The Farrington Ensemble

Royal Academy of Music, YMF 2002

[The Farrington Ensemble]

The Farrington Ensemble was formed by students at the Royal Academy of Music in autumn 2000, since when it has been coached by Michael Dussek, Andrew West, Lionel Handy, Angela Malsbury and Joseph Seiger. On 15 January 2001, it performed Olivier Messiaen’s Quartet for the End of Time to commemorate the sixtieth anniversary of its premiere, and has also given concerts in Trinity College Chapel, Cambridge and in Southwark Cathedral. The Farrington Ensemble performs a broad range of chamber music repertoire including piano trios, clarinet trios and duo works.

Conny Lindgren was born in Stockholm, Sweden and studies violin and jazz saxophone at the Royal University College of Music in Stockholm. In 1997, he was awarded a scholarship to study violin with Professor Erich Gruenberg OBE at the Royal Academy of Music in London where he recently graduated with a Postgraduate Diploma. Conny was leader of the Nordic Youth Orchestra 1995-96 and was also a member of the European Union Youth Orchestra 1996-2000, in which he performed at many of the major venues around Europe and South America with conductors such as Sir Colin Davis, Bernard Haitink, Gennady Rozhdestvensky and Vladimir Ashkenazy. He has performed as a soloist in Conway Hall, and with the Stockholm Philharmonic Orchestra.

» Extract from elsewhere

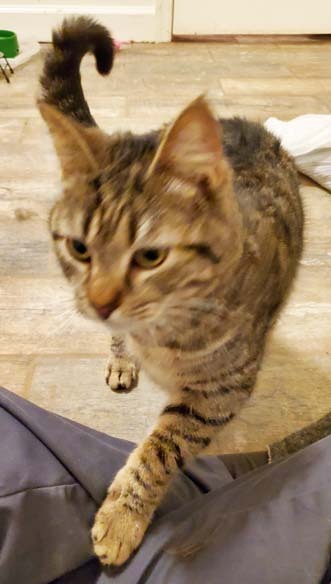
I want to click on green bowl, so click(x=9, y=41).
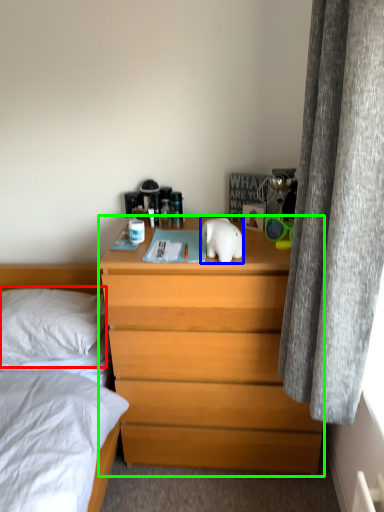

Peter Sparks studied the clarinet at Cambridge University with Dame Thea King, and performed John Adams’s clarinet concerto Gnarly Buttons under Stephen Cleobury. He was Principal Clarinet with the National Youth Orchestra of Great Britain, giving man performances in Britain and abroad, and has also played with the Bournemouth symphony and Royal Philharmonic orchestras. As a soloist, Peter reached the Final of the Royal Overseas League Music Competition and has performed at the Cheltenham International Music Festival. He has worked with the Nash and Endymion ensembles and is a member of the Gallimaufry Ensemble (wind quintet and piano). He is currently a postgraduate student at the Royal Academy of Music, studying with Angela Malsbury and Nick Rodwell, and was last year awarded the RAM Development Award for contemporary music.

Graham Walker was born in Edinburgh in 1978 and received his early musical education as a chorister under Dr. George Guest at St. John’s College, Cambridge. In 1991, he went to Harrow School on a top Music Scholarship, where he studied piano, cello and organ, giving performances in 1995 of Schumann’s Piano Concerto and Elgar’s Cello Concerto. In 1996, he returned to St John’s as an Alto Choral Scholar. Whilst at St John’s, Graham studied mathematics as an undergraduate and also performed widely on the cello. In addition, he pursued an interest in conducting, directing performances of Requiems by Fauré and Duruflé, as well as Bach’s B minor Mass. He was musical Director of the ‘Gentlemen of St John’s’ from 1997 to 1999, and won the 1996 UNICEF National Young Conductors’ Platform. In 1999, he was awarded a scholarship to the Royal Academy of Music to study cello and baroque cello at postgraduate level, where he currently studies with Lionel Handy and Jennifer Ward-Clarke.

Iain Farrington is a freelance pianist and organist, working with some of the country’s leading singers and choirs. He studied piano accompaniment at the Royal Academy of Music, where he gained a DipRAM, the highest grade for any postgraduate. He recently won the Megan Foster Prize for Accompanists at the Royal Opera House, Covent Garden. Iain works regularly with Lesley Garrett, the BBC Singers and the London Symphony Chorus, under such conductors as Sir Simon Rattle, Sir Colin Davis and Yan Pascal ortelier. He has performed in Sweden, France and London, including performances at the Wigmore Hall, the Purcell Room and the Proms 2001, in a concert of works by Esa-Pekka Salonen.